De gigantesques trous se forment dans le plancher océanique de la mer de Beaufort

Des robots sous-marins ont été utilisés pour effectuer des relevés visuels du fond marin. (Charlie Paull/MBARI)
D’immenses gouffres, dont l’un est plus grand qu’un pâté de maisons de six étages, se sont formés dans le plancher océanique de la mer de Beaufort au Canada, montrent des relevés réalisés par des scientifiques du Monterey Bay Aquarium Research Institute (MBARI) aux États-Unis et leurs collaborateurs canadiens et coréens.

Ces changements spectaculaires et rapides, révélés grâce à une technologie avancée de cartographie sous-marine, seraient le résultat du dégel du pergélisol sous-marin.

Dans les dernières décennies, de nombreuses études ont montré la dégradation du pergélisol terrestre en raison de l’augmentation de température dans les régions arctiques, mais l’état du pergélisol submergé restait grandement inconnu puisqu’il se trouvait dans les régions reculées de l’Arctique difficile d’accès en raison de la glace.

Des relevés cartographiques répétés effectués à l’aide des véhicules sous-marins du MBARI montrent la présence d’énormes gouffres qui se seraient développés en seulement neuf ans. (Eve Lundsten/MBARI)

Ces zones sont toutefois devenues plus accessibles aux scientifiques récemment en raison de la disparition de la glace de mer due au réchauffement climatique.

Repères
  • Environ un quart des terres émergées de l’hémisphère nord est constitué de pergélisol, c’est-à-dire un sol gelé en permanence.
  • Il y a 12 000 ans, lors de la dernière période glaciaire, la fonte des glaciers et l’élévation du niveau de la mer ont submergé de vastes étendues de pergélisol.
  • Les présents travaux sont les premiers à documenter les changements qui se produisent au bord du talus continental de la mer de Beaufort, le long de ce qui était la limite vers la mer du pergélisol terrestre à la fin de l’ère glaciaire.
La mer de Beaufort est une partie de l’océan Arctique qui s’étend sur une superficie d’environ 450 000 km² au nord des côtes de l’Alaska, du Yukon et des Territoires du Nord-Ouest. (Radio-Canada)
Un relief qui change

Les données recueillies à l’aide d’un robot sous-marin télécommandé et d’un sonar créés au MBARI ont révélé l’apparition, sur une période de 10 ans, de dizaines de trous sur le plancher océanique.

Dans la zone étudiée de 26 kilomètres carrés, cartographiée une première fois en 2010 et une seconde fois en 2019, les scientifiques ont détecté 41 trous qui n’existaient pas lors du premier passage. Ces trous, grossièrement circulaires ou ovales, présentaient une profondeur moyenne de 6,7 mètres.

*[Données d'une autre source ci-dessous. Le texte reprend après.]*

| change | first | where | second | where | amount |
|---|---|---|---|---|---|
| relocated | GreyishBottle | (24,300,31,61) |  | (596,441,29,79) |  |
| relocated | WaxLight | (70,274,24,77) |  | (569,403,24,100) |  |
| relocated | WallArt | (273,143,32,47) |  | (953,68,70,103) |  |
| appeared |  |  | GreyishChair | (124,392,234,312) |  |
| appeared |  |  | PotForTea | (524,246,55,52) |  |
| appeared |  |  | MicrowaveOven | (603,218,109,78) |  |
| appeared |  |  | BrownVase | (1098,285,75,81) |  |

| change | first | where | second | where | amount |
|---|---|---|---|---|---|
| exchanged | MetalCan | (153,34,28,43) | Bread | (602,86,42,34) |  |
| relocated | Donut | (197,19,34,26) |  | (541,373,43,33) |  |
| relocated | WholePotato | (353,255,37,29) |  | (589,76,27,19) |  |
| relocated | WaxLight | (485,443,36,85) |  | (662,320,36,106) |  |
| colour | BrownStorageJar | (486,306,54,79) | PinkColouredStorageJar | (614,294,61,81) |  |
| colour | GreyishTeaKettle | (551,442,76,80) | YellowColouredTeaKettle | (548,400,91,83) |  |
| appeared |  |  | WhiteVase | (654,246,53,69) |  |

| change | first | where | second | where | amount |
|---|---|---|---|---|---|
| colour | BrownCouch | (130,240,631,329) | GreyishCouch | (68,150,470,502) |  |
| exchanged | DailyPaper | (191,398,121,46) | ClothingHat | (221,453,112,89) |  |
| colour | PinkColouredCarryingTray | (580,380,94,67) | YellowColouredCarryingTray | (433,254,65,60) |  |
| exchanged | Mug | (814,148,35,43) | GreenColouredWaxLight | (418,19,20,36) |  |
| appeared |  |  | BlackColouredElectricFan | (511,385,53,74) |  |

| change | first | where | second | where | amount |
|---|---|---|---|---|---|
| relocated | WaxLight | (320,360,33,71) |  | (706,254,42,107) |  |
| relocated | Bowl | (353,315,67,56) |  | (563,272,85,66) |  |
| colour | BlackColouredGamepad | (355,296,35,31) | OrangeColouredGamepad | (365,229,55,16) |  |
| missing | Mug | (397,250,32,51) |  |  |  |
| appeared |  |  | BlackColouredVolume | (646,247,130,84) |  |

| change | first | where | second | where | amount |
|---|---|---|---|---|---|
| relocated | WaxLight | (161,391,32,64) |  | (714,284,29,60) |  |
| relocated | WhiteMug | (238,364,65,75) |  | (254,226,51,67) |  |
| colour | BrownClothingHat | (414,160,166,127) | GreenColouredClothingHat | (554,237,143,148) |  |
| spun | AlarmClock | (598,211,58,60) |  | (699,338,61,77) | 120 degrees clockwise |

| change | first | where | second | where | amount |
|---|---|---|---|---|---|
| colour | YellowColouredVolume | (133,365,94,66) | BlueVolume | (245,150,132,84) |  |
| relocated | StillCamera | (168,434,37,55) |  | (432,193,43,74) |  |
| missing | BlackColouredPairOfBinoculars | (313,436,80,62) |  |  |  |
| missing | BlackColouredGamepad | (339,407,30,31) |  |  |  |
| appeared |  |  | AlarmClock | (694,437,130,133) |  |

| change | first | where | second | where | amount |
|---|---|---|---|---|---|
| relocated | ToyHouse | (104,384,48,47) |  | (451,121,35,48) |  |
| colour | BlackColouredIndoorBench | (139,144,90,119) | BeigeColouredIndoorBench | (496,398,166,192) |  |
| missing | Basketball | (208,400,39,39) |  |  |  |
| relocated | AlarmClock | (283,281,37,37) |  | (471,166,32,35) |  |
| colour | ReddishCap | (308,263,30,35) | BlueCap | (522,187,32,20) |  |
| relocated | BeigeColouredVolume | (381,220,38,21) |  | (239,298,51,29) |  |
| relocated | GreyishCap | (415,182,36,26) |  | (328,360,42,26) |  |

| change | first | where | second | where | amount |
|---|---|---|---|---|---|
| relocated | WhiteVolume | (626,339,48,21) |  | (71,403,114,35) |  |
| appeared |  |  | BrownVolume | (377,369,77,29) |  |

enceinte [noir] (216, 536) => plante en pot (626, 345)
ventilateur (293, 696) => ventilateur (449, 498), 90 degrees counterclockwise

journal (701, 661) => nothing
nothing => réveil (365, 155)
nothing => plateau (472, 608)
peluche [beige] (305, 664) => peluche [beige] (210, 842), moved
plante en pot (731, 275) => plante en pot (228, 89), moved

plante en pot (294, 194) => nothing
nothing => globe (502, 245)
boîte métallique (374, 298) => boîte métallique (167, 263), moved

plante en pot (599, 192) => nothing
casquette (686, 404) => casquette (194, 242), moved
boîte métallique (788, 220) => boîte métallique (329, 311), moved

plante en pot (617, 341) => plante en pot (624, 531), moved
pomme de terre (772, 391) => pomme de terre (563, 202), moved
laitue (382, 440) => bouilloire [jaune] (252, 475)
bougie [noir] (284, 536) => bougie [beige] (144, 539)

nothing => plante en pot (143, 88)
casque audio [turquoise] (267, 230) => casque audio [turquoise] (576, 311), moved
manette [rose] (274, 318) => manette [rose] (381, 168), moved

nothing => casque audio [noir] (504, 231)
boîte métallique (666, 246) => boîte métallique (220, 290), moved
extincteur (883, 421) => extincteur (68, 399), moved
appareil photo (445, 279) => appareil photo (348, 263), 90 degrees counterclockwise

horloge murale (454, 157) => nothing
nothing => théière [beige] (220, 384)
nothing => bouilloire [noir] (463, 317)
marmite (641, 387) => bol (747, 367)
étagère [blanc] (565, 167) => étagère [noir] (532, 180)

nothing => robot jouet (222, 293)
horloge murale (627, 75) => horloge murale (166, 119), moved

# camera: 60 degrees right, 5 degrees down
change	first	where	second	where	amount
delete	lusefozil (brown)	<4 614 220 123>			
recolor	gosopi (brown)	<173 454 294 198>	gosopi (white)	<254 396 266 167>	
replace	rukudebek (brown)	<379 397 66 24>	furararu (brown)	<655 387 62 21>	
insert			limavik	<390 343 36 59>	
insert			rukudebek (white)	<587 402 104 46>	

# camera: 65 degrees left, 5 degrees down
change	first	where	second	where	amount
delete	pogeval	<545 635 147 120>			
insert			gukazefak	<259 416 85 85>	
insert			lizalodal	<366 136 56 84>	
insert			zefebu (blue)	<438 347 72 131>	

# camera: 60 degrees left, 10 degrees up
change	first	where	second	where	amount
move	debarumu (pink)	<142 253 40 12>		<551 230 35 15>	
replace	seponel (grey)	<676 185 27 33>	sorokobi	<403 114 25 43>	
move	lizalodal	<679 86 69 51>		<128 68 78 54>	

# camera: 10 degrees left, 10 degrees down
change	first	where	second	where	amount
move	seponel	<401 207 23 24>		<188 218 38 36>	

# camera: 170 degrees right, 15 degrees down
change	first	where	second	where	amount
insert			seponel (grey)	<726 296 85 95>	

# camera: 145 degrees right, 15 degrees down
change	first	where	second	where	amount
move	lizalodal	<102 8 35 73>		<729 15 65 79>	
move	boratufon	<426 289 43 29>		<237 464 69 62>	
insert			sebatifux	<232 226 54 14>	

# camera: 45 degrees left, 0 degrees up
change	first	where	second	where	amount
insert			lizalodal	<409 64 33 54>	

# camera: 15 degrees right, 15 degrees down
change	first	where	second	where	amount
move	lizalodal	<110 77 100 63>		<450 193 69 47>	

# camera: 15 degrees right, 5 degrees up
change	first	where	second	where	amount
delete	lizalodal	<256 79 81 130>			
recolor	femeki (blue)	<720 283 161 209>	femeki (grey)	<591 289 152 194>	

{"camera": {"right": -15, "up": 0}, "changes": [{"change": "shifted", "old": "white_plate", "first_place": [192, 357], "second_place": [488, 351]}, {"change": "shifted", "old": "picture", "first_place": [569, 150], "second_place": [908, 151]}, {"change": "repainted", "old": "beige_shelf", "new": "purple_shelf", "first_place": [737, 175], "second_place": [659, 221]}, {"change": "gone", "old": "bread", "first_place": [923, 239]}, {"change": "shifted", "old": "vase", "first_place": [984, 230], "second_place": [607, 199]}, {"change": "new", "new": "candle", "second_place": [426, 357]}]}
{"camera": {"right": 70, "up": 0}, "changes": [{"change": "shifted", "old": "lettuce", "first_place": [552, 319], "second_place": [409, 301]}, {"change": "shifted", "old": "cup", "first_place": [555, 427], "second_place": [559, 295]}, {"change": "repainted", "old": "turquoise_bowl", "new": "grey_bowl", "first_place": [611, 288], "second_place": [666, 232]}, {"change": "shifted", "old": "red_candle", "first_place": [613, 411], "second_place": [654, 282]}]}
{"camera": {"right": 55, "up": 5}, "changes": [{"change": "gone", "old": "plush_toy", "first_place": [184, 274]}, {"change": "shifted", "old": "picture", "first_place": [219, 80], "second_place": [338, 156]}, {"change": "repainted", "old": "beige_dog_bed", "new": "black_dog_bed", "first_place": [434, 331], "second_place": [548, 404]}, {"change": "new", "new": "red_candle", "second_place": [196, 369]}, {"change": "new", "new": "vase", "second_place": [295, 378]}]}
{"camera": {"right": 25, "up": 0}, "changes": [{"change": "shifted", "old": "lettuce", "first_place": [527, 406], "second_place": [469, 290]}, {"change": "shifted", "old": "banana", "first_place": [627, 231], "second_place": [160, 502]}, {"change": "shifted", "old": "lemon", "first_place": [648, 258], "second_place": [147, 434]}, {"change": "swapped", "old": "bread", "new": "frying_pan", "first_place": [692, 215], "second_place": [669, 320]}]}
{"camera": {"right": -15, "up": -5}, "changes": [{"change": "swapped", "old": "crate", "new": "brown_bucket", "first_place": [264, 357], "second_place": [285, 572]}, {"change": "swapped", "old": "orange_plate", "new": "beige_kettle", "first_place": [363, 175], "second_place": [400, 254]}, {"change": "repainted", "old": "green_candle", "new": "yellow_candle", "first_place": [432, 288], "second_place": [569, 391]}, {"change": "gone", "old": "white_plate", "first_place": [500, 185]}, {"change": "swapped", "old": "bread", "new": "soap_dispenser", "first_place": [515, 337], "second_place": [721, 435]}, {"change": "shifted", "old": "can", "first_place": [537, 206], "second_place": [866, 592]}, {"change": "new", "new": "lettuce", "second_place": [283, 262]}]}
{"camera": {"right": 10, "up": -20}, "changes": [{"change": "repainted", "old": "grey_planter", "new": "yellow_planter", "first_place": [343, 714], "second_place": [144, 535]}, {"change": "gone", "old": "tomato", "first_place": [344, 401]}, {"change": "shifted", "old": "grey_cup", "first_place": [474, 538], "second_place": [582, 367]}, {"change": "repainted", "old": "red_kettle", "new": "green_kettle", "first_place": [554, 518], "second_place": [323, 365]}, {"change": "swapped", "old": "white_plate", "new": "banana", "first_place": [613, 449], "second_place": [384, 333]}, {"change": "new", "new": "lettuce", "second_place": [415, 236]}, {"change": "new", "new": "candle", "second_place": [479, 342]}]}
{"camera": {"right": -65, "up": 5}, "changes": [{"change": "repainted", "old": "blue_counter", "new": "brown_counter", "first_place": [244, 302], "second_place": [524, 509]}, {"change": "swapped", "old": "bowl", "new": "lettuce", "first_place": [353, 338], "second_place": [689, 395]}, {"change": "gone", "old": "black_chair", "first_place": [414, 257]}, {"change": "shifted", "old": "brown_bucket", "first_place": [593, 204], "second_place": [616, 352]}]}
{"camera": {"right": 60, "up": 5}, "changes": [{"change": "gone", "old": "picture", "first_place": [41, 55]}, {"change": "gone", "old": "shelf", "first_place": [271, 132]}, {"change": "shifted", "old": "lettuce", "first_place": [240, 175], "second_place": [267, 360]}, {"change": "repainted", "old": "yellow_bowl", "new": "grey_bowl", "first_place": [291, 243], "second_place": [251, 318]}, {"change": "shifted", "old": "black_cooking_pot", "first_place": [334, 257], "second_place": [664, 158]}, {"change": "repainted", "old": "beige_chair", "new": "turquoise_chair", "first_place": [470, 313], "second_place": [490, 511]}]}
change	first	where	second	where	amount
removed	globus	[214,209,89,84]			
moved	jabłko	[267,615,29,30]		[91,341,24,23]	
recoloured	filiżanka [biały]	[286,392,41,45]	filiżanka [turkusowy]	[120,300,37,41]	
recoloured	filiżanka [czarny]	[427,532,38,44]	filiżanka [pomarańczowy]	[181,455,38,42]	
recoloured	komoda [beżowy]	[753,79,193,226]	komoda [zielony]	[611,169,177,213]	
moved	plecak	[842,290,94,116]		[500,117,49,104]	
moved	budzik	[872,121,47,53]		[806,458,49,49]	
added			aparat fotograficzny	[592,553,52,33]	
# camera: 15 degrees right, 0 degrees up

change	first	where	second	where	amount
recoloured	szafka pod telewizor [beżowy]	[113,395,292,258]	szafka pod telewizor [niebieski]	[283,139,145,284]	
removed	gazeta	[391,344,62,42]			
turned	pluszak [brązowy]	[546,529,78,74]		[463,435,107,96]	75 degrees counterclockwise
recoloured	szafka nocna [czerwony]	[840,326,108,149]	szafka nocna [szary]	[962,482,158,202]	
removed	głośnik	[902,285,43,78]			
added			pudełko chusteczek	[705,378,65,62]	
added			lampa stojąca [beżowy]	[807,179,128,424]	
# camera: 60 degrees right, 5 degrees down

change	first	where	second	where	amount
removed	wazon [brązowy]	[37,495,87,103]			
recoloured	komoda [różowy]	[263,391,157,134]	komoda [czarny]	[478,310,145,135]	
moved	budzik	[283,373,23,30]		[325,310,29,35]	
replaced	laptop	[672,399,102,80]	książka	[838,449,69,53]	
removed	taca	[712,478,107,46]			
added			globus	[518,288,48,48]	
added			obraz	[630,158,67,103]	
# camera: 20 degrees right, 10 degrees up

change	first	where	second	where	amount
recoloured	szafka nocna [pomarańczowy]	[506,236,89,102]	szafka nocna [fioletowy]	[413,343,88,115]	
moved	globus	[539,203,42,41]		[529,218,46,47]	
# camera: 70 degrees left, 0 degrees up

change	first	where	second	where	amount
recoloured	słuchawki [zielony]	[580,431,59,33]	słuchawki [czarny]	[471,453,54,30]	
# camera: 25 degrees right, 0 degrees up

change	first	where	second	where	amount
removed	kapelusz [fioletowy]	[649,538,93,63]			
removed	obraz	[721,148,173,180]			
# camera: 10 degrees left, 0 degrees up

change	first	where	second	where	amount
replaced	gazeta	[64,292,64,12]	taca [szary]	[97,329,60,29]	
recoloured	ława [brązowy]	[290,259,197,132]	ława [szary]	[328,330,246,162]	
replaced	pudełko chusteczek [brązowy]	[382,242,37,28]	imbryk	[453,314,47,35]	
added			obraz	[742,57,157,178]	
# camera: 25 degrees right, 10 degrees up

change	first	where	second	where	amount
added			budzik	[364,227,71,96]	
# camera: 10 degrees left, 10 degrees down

Le plus gros mesurait 28 mètres de profondeur, 225 mètres de long et 95 mètres de large.

À d’autres endroits, ce sont des collines de glace, des pingos sous-marins, qui s’élèvent maintenant du fond marin. Ces monts ont en moyenne 50 mètres de diamètre et 10 mètres de haut.

« On savait que de profonds changements se produisaient dans le paysage arctique, mais c’est la première fois que nous sommes en mesure de déployer une technologie qui permet de voir que des changements se produisent également au large des côtes », explique dans un communiqué le géologue Charlie Paull, l’un des auteurs de l’étude publiée dans les PNAS.

Notre étude est révolutionnaire dans la mesure où nous avons établi les lignes directrices qui nous permettent de détecter et de surveiller le dégel du pergélisol sous-marin.Charlie Paull
Les scientifiques ont mené leur travail de cartographie à partir des brise-glaces canadiens Amundsen et Sir Wilfrid Laurier et coréen Araon. (Elie Dumas-Lefebvre/Amundsen)
Sans lien direct avec le réchauffement

Plusieurs études ont montré que la fonte du pergélisol terrestre est associée au changement climatique, l’Arctique se réchauffant deux fois plus vite que la moyenne mondiale.

M. Paull et ses collègues ne pensent toutefois pas que le changement du relief sous-marin qu’ils ont observé s’explique par le changement climatique causé par l’humain, comme c’est le cas sur la terre ferme.

Comme il s’agit de la première étude réalisée sur la détérioration du pergélisol submergé, nous ne disposons pas de données à long terme sur la température du plancher océanique dans cette région. Les données dont nous disposons ne montrent toutefois pas de tendance au réchauffement dans ces eaux profondes de 150 mètres.Charlie Paull

Les scientifiques pensent plutôt que l’apparition de ces trous serait liée au changement climatique beaucoup plus ancien et plus lent, qui se produit depuis des milliers d’années déjà, et qui est associé à la fin de la dernière ère glaciaire.